Match the string "Koan" against each line below, and copy every line that matches.
== Segment start ==
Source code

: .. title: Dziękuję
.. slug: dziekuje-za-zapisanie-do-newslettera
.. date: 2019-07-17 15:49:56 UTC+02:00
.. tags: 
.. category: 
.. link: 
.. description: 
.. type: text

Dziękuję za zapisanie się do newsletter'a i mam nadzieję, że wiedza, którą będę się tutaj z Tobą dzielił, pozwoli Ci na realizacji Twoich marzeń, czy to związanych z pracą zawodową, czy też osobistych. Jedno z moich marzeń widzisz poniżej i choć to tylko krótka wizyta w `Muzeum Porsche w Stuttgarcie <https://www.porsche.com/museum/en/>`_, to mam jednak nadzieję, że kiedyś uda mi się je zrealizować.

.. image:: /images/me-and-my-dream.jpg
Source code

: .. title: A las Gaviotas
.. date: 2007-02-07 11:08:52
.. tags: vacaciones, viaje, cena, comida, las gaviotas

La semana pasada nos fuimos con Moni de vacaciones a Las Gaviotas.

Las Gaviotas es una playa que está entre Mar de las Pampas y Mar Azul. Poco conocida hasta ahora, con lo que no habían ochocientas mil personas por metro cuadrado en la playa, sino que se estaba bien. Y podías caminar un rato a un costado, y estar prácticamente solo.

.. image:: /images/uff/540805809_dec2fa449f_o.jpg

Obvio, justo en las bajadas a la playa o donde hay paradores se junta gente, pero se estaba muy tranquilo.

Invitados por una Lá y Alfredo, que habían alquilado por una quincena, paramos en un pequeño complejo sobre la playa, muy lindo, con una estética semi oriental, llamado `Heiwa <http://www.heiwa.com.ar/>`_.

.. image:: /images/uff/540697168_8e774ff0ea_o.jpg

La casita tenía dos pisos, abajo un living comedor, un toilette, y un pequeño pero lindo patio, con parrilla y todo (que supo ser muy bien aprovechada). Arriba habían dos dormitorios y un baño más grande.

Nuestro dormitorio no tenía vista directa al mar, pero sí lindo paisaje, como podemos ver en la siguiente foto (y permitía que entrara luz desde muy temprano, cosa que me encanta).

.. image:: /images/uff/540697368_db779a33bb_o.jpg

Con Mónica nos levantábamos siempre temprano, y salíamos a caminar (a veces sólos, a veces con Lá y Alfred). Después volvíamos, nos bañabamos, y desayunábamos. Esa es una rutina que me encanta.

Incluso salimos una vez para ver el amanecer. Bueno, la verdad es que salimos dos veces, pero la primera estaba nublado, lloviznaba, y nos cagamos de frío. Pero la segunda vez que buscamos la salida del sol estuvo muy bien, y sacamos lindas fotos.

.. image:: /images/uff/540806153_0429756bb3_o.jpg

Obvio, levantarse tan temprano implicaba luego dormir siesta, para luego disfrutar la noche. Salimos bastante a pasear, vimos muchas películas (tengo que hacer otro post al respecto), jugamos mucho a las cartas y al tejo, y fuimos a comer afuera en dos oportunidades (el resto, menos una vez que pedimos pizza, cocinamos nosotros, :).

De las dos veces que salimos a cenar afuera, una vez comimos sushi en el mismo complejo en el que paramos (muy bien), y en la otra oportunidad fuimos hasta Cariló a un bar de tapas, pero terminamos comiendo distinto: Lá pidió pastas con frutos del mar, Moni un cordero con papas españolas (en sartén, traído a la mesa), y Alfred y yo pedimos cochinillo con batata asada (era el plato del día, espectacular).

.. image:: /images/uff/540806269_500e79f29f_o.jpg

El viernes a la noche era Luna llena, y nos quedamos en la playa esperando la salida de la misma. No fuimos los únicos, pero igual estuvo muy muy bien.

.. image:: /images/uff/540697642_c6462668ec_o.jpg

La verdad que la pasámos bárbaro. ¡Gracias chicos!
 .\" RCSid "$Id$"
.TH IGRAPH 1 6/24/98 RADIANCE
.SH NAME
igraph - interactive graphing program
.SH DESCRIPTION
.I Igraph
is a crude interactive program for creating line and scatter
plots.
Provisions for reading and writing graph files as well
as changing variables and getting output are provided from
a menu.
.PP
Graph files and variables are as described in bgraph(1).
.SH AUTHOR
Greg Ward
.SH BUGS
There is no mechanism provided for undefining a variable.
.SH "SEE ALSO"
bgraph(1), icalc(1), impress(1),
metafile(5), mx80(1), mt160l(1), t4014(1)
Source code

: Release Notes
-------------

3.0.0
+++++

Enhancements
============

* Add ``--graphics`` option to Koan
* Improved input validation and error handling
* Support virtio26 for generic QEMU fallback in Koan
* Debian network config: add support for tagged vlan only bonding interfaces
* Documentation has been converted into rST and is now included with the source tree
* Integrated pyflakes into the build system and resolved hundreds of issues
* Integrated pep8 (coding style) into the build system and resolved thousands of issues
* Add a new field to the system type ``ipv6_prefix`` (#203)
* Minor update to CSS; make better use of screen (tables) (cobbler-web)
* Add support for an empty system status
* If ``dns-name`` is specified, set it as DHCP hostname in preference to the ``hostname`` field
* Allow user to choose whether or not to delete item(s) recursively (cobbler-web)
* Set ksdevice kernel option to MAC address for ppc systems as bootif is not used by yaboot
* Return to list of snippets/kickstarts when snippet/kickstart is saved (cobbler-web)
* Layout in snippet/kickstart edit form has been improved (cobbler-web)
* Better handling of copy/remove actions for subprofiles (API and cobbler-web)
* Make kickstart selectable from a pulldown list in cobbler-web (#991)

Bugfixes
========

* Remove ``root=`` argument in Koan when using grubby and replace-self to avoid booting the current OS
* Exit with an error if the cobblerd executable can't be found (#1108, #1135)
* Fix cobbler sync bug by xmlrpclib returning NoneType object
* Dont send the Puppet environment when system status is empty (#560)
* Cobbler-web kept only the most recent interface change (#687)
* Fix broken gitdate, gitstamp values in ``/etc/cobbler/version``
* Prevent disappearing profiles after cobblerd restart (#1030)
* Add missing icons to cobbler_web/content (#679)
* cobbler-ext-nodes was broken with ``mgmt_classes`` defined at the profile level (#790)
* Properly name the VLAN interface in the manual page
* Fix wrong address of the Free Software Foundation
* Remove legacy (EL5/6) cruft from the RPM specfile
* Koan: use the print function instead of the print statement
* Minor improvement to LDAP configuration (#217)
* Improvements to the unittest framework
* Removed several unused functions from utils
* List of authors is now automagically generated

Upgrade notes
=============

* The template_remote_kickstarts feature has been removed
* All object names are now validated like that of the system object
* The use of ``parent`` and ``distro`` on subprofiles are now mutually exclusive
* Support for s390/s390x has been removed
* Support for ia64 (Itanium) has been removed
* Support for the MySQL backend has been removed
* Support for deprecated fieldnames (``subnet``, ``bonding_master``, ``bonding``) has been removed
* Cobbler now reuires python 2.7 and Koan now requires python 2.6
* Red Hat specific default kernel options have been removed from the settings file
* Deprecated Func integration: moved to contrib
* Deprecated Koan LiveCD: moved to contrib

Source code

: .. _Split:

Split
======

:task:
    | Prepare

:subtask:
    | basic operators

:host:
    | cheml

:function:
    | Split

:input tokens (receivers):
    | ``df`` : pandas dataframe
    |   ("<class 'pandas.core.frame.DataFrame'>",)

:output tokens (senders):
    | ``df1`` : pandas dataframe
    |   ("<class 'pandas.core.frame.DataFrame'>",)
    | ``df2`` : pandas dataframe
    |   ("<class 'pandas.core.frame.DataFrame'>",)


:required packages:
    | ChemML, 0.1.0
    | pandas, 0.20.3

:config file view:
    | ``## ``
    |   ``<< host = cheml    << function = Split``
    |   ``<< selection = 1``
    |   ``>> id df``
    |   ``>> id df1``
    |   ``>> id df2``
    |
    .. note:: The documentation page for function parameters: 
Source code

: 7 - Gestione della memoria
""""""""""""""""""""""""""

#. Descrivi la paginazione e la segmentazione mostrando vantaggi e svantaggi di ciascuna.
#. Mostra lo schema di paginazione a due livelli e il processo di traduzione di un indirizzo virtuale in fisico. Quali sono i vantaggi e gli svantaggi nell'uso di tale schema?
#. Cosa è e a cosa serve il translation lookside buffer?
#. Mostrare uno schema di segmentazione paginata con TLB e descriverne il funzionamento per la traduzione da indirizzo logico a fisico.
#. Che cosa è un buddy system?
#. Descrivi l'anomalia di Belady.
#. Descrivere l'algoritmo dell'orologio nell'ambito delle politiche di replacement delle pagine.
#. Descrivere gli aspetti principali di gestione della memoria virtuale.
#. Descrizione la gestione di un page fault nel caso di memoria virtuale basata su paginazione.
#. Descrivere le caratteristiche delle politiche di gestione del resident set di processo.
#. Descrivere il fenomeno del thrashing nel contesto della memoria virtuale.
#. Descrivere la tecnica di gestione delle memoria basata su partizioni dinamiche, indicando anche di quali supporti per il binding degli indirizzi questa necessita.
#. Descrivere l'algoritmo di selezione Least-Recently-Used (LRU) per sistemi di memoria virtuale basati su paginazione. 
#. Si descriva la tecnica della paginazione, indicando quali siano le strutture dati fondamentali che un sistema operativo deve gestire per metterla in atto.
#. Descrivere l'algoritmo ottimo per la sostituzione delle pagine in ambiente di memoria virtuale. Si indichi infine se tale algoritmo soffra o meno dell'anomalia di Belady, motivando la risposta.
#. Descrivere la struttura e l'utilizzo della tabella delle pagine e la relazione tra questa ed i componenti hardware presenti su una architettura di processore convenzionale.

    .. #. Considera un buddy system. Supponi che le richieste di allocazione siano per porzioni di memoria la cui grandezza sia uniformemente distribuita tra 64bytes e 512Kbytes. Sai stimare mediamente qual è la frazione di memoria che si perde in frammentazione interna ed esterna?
== Segment end ==
ANSWER TO THIS PROBLEM
* Add ``--graphics`` option to Koan
* Support virtio26 for generic QEMU fallback in Koan
* Remove ``root=`` argument in Koan when using grubby and replace-self to avoid booting the current OS
* Koan: use the print function instead of the print statement
* Cobbler now reuires python 2.7 and Koan now requires python 2.6
* Deprecated Koan LiveCD: moved to contrib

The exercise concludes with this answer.